My customer need to do daily file drops into a 3rd party organization which uses FTP server. 3rd party organization only allows specific IP access to their FTP server. My customer currently is using on-premise servers and they are moving their operation to Azure, we need to migrate the FTP process into Azure as-well.
Solution:
We choose ADF Pipelines to build the export files and we are going to use FTP task in ADF to copy the files. In order to be secure we need to have one Static IP that customer can open the firewall for accessing.
ADF runtimes are either auto-resolve or Self Hosted.
1-ADF with Auto-resolving Integration Runtime

Reference: Azure Data Factory IP range for AZ Regions
2-ADF Self Hosted Integration Runtime server with Reserved Static IP

Reference: How to create self hosted Azure ADF runtime
We Built our own VM in Azure and installed the ADF Run time agents on it and connect to ADF Runtime environment.
After building out the VM and connecting to ADF IR we will have a new runtime server (below is the example, server is unavailable since the VM is stopped)
3-Optimizing the runtime and cost for ADF with self hosted server
Now that we know how to access the FTP server via private IP we need to learn how to optimize the cost and process for executing a pipline in ADF. Obviously we can keep the ADF Integration Runtime Server online 24/7 but most of the times we only need the server for a specific period of time. For that matter we can control on when to run the VM and execute the ADF pipelines based on our desired schedule. This workflow will look like ethis:
- Start ADF IR server
- Run ADF Pipeline
- Stop ADF IR server
Starting the IR server and waiting for warming up and establishing the IR connection is a time consuming process and depends on VM types/sizes and environment.
4-Starting and Stopping VM via webhooks
In order to Start or Stop VM we can use Azure Automation and Runbooks to automate and expose webhooks for Starting and Stopping VM.

Reference: Azure Automation

Reference: Create a Graphical Runbook

Reference: Azure automation via webhooks

5-ADF Pipeline running over ADF IR server
Back to my ADF, I built two pipelines, first one to export the file into Azure Blob and the second to FTP the file to 3rd party server. I wrapped both pipelines in one single pipeline for execution.

The important piece is to use Self Hosted Integration Runtime server for FTP connection. This will allow to expose only one static IP for the VM

Connecting Azure VM in ADF Integration Runtime


6-Logic App to the rescue
We have all the pieces now and need to glue them together and build a workflow to execute them in order.

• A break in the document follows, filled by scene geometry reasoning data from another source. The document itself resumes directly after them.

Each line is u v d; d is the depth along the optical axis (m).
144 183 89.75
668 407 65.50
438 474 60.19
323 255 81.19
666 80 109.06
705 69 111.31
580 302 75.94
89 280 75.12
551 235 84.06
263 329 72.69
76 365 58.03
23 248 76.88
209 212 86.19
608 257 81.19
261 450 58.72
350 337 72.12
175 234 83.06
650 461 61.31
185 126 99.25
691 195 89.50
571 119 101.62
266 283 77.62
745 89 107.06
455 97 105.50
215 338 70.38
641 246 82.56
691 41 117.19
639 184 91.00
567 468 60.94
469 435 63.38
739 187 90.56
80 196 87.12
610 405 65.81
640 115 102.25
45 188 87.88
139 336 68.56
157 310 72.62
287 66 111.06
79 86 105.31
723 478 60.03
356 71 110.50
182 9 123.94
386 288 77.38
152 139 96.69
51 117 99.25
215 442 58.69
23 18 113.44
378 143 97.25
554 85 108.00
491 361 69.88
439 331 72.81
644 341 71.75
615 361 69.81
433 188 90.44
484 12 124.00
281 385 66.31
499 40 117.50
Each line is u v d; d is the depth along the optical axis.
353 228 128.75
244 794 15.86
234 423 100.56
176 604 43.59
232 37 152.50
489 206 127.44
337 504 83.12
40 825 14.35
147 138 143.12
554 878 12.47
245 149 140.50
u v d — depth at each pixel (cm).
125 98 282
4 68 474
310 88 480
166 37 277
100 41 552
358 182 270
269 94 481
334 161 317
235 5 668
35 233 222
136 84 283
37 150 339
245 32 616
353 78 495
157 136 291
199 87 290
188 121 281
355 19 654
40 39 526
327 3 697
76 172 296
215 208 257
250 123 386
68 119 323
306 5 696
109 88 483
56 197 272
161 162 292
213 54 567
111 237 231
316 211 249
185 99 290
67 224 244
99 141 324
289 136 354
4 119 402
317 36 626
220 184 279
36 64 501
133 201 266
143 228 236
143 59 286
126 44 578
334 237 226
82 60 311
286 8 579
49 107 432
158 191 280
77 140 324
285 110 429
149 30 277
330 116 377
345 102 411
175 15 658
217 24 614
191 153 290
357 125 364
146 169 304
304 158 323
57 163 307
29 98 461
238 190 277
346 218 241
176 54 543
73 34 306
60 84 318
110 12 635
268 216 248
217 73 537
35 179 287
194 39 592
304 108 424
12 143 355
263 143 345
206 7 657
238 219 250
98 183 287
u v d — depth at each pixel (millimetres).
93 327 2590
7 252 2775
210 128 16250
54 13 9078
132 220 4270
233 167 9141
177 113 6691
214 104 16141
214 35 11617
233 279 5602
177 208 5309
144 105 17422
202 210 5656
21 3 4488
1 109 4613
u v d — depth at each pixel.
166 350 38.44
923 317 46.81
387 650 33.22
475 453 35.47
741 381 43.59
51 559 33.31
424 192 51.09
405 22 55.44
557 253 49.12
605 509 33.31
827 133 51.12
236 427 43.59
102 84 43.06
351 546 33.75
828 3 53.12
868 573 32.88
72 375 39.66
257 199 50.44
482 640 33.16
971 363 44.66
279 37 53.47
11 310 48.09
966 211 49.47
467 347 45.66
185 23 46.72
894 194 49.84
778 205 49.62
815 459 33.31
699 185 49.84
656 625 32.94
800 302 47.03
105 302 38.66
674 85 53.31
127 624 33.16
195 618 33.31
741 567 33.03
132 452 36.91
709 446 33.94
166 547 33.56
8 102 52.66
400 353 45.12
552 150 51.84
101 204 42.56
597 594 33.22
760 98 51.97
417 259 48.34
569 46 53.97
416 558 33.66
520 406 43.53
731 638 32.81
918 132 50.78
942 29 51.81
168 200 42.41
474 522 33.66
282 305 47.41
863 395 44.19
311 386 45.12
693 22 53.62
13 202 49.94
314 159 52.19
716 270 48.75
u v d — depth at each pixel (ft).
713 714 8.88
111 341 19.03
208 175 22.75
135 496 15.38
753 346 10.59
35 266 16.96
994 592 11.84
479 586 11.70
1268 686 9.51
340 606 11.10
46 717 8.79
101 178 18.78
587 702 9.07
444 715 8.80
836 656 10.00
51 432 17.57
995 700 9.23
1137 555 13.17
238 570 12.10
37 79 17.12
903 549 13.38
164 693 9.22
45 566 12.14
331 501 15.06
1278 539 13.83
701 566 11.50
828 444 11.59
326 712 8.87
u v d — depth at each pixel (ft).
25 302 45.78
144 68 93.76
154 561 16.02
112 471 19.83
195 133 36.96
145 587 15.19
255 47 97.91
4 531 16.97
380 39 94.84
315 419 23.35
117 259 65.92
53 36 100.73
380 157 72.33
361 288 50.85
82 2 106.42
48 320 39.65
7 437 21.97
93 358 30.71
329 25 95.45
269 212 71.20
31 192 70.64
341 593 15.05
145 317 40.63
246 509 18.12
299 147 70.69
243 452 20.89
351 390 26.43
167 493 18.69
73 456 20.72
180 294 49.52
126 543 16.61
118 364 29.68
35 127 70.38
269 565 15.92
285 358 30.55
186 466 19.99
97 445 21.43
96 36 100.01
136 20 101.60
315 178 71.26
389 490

Azure Logic App is a great service for this purpose and I’m going to take advantage of it.
I built a logic app with the following workflow you see here.

- Trigger every weekday at 7:00 AM
- Start ADF IR VM over the webhook
- Wait 7 min to start the VM and connect to ADF Runtime
- Run ADF Pipeline
- Wait 5 min to complete the Pipeline execution
- Stop ADF IR VM
- Send confirmation Email
Let me describe each in more detail.
Trigger: In order to start a LogicApp we need a trigger, I’m using time trigger that runs on specific details

Start VM: Using the webhook (with Web Post operation in Logic App) that I created in Azure Automation Runbook

Wait: 7 min , I found out that it takes few min for VM to start and then another few minutes for ADF runtime to connect to VM, so I’m waiting for that here.

Run ADF Pipeline: We execute the ADF pipeline here

Wait: to complete the Pipeline

Stop VM: Using webhook to Stop VM

Email Confirmation: Sending email via SendGris Service

Reference: Azure SendGrid
Logic App Run history: Finally I can run my logic app and review the execution history.

Conclusion:
Most of the time building workflows with multiple services in Azure is required to develop a complete solution. Understanding the capabilities and limitation of each service is the key to be able to build and deploy a reliable and resilience solution. In this article I tried to demonstrate the different bits and pieces of Azure Services and how I utilized each to build my solution. I hope you find this helpful.